I pushed a couple down the barrel with a dowel, and though a bit undersized according to the micrometer, they appear to be engaging the rifling well . So they might work just like that without resizing . Still have to see how they do for accuracy . If they don't work I might get a sizing die and size them all to .429 thousands and try my hand at powder-coating them to gain a couple thousands of an inch .
Alternatively I could hog out the mold using one of these boolits with some valve grinding compound and a screw in the base chucked in a drill .

02/24/17 Addendum: 
Referencing crimp question by Harry
 The Lyman cast bullet handbook does call for a heavy crimp on 44 mag for the reasons I mentioned in the comments.


  1. When I reload .44 magnum, I get a very tight seal on the bullet at the case neck. I use fmj commercial bullets. I don't see the same seal ring around the necks of commercial loaded ammo. Do you get that?

    1. Not quite sure what you mean. Are you talking about the crimp groove on the bullet?

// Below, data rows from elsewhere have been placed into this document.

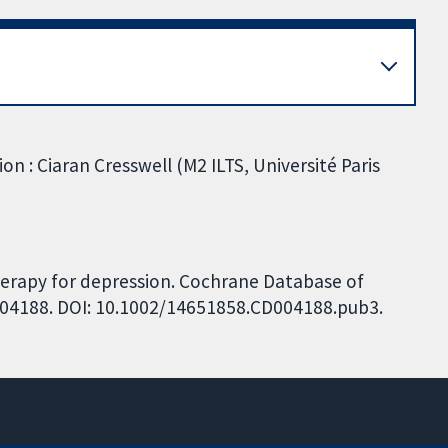
ion : Ciaran Cresswell (M2 ILTS, Université Paris
therapy for depression. Cochrane Database of
CD004188. DOI: 10.1002/14651858.CD004188.pub3.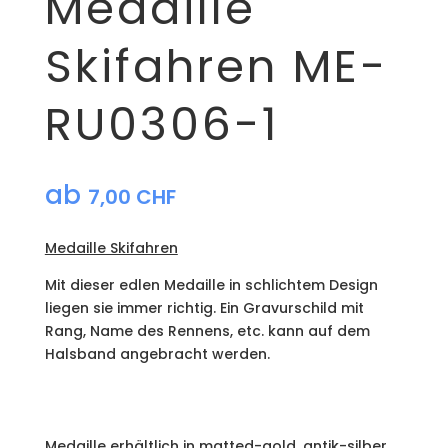
Medaille
Skifahren ME-
RU0306-1
ab
7,00
CHF
Medaille Skifahren
Mit dieser edlen Medaille in schlichtem Design
liegen sie immer richtig. Ein Gravurschild mit
Rang, Name des Rennens, etc. kann auf dem
Halsband angebracht werden.
Medaille erhältlich in matted-gold, antik-silber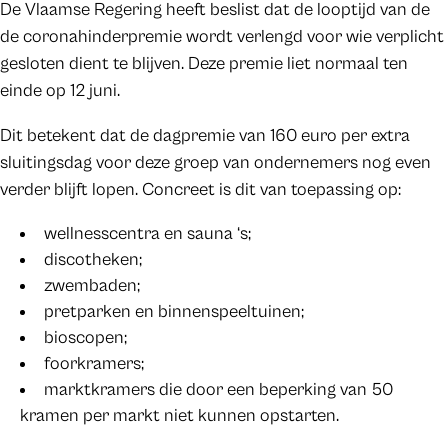
De Vlaamse Regering heeft beslist dat de looptijd van de
de coronahinderpremie wordt verlengd voor wie verplicht
gesloten dient te blijven. Deze premie liet normaal ten
einde op 12 juni.
Dit betekent dat de dagpremie van 160 euro per extra
sluitingsdag voor deze groep van ondernemers nog even
verder blijft lopen. Concreet is dit van toepassing op:
wellnesscentra en sauna ‘s;
discotheken;
zwembaden;
pretparken en binnenspeeltuinen;
bioscopen;
foorkramers;
marktkramers die door een beperking van 50
kramen per markt niet kunnen opstarten.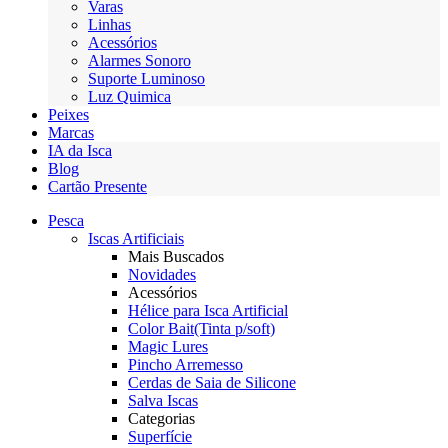
Varas
Linhas
Acessórios
Alarmes Sonoro
Suporte Luminoso
Luz Quimica
Peixes
Marcas
IA da Isca
Blog
Cartão Presente
Pesca
Iscas Artificiais
Mais Buscados
Novidades
Acessórios
Hélice para Isca Artificial
Color Bait(Tinta p/soft)
Magic Lures
Pincho Arremesso
Cerdas de Saia de Silicone
Salva Iscas
Categorias
Superfície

    2. OK yes you mean the hard neck crimp on the case mouth you get from your dies. I have not noticed it on commercial 44 ammo, But then I have not looked for it either. But given the power for the 44 mag I'd think it is appropriate to have a heavy roll crimp on the case mouth especially in a revolver cause those pills can jump out of the case just from the shock of the previous shot and lock up your cylinder. Not an issue with a single shot like mine. I have some PPU 310 grain 44 mag ammo here that does not show a roll crimp. But I can tell it is a very fierce taper crimp as you can clearly see the outline of the bullet through the case, and can tell exactly where the bottom of the pill is.

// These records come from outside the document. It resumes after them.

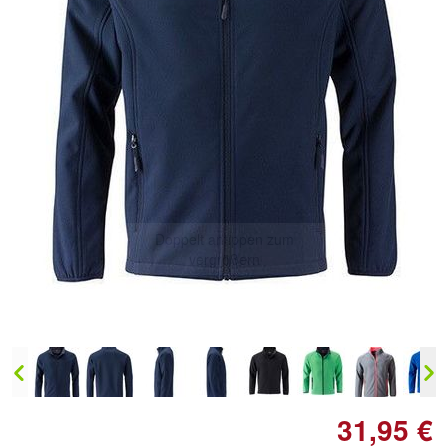
Doppelt antippen zum
vergrößern
31,95 €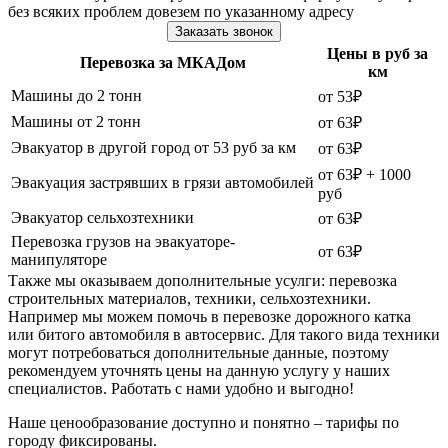
без всяких проблем довезем по указанному адресу
Заказать звонок
Цены в руб за
Перевозка за МКАДом
км
Машины до 2 тонн
от 53₽
Машины от 2 тонн
от 63₽
Эвакуатор в другой город от 53 руб за км
от 63₽
от 63₽ + 1000
Эвакуация застрявших в грязи автомобилей
руб
Эвакуатор сельхозтехники
от 63₽
Перевозка грузов на эвакуаторе-
от 63₽
манипуляторе
Также мы оказываем дополнительные усулги: перевозка
строительных материалов, техники, сельхозтехники.
Например мы можем помочь в перевозке дорожного катка
или битого автомобиля в автосервис. Для такого вида техники
могут потребоваться дополнительные данные, поэтому
рекомендуем уточнять цены на данную услугу у наших
специалистов. Работать с нами удобно и выгодно!
Наше ценообразование доступно и понятно – тарифы по
городу фиксированы.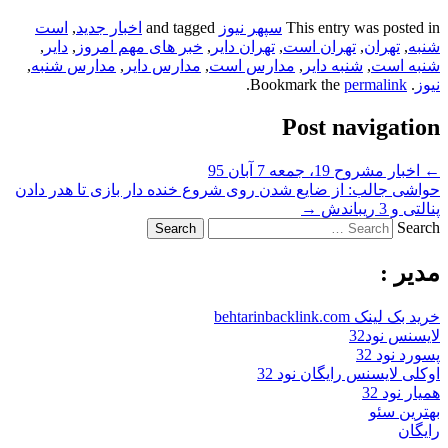
This entry was posted in
سپهر نیوز
and tagged
اخبار جدید
,
است
شنبه
,
تهران
,
تهران است
,
تهران دایر
,
خبر های مهم امروز
,
دایر
,
شنبه است
,
شنبه دایر
,
مدارس است
,
مدارس دایر
,
مدارس شنبه
,
نیوز
. Bookmark the
permalink
.
Post navigation
←
اخبار مشروح 19، جمعه 7 آبان 95
حواشی جالب: از ضایع شدن روی شروع خنده دار بازی تا هدر دادن
پنالتی و 3 ریباندش
→
Search
مدیر :
خرید بک لینک behtarinbacklink.com
لایسنس نود32
پسورد نود 32
اوکلی لایسنس رایگان نود 32
همیار نود 32
بهترین سئو
رایگان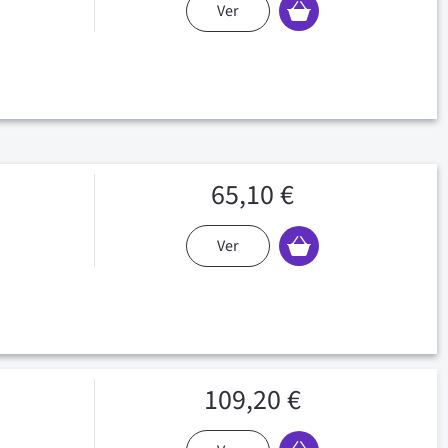
Ver
65,10 €
Ver
109,20 €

    3. Well, the stuff I loaded shoots from a Ruger Vaquero, but it made me uneasy that my reloads had a feature the commercial stuff didn't. I am largely self taught on reloading. I had an old man from the gun club help me get started, he gave me a set of dies for the 9mm luger, and I bought a Lee starters kit, then he walked me through a couple of sessions and that was it. Most stuff is easy, because I always case size my reloads, I don't fireform them and then just neck size them because I have more than one weapon in each chambering. I don't make cartridges out of other chamberings because I have enough boxer primed brass for everything now. But that obvious crimp on the .44 mag gave me pause. The round you described in your last sentence is what my reloads look like.

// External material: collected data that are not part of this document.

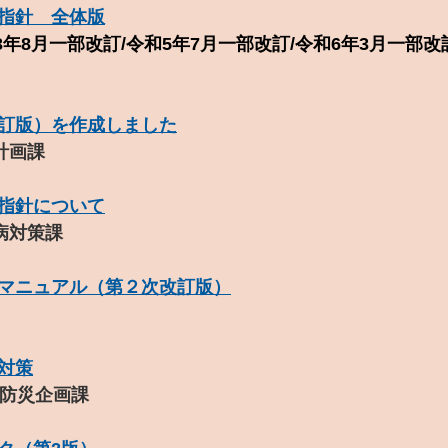
指針 全体版
和3年8月一部改訂/令和5年7月一部改訂/令和6年3月一部
訂版）を作成しました
計画課
指針について
病対策課
マニュアル（第２次改訂版）
対策
局防災企画課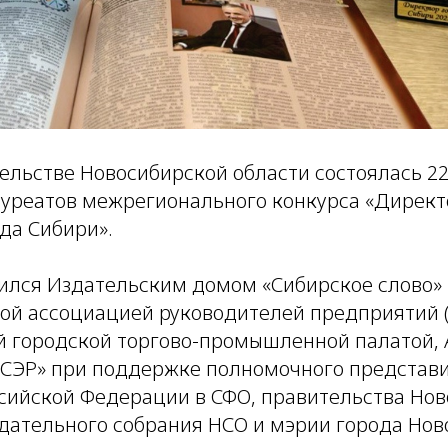
тельстве Новосибирской области состоялась 2
уреатов межрегионального конкурса «Директо
да Сибири».
ился Издательским домом «Сибирское слово»
й ассоциацией руководителей предприятий 
й городской торгово-промышленной палатой,
«СЭР» при поддержке полномочного представ
сийской Федерации в СФО, правительства Но
одательного собрания НСО и мэрии города Нов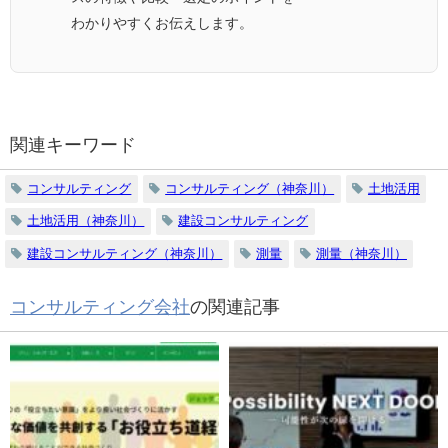
わかりやすくお伝えします。
関連キーワード
コンサルティング
コンサルティング（神奈川）
土地活用
土地活用（神奈川）
建設コンサルティング
建設コンサルティング（神奈川）
測量
測量（神奈川）
コンサルティング会社
の関連記事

      Thanks for the info.

    4. FWIW I am also completely self taught. From what I have read on the 44 Mag you do want a good crimp as the bullets can jump out of the case just from recoil of previous rounds fired. And that would lock up a revolver cylinder. The crimp can be either a roll crimp as you describe on home loads or a taper crimp. On a 44 mag you do want a hard crimp on it as you don't want the bullet to jump the case prematurely and want the powder ignition to build up to proper levels to ensure full combustion and thus full pressures to achieve correct performance. A lot of lever guns with tubular magazines also use 44 Mag and a hard crimp is critical there to prevent pushing the bullets back in to the case when they are stacked end to end. The roll crimp is a more secure hold on the bullet. Nothing wrong with it. Taper crimp are typically seen on a semi-auto rimless case where the case seats on the mouth and that diameter is critical. I suspect that they do a taper crimp on commercial rimmed ammo like the 44 Mag as it is easier to control via pressure adjustments on a machine to adjust as needed for particular bullet characteristics, but then I don't know for sure. Another thought is that perhaps they do a taper crimp to accommodate 44 Mag semi auto handguns like the Desert Eagle and the LAR Grizzly that perhaps are set up to seat on the case mouth in the chamber.

    5. Added a photo from the 44 Mag page of the Lyman cast bullet handbook above referencing the need for a heavy crimp. In answer to your initial question, a roll crimp is easier to achieve consistently for a handloader at home using a manually operated hand press VS a taper crimp done with a big pneumatic machine in a factory.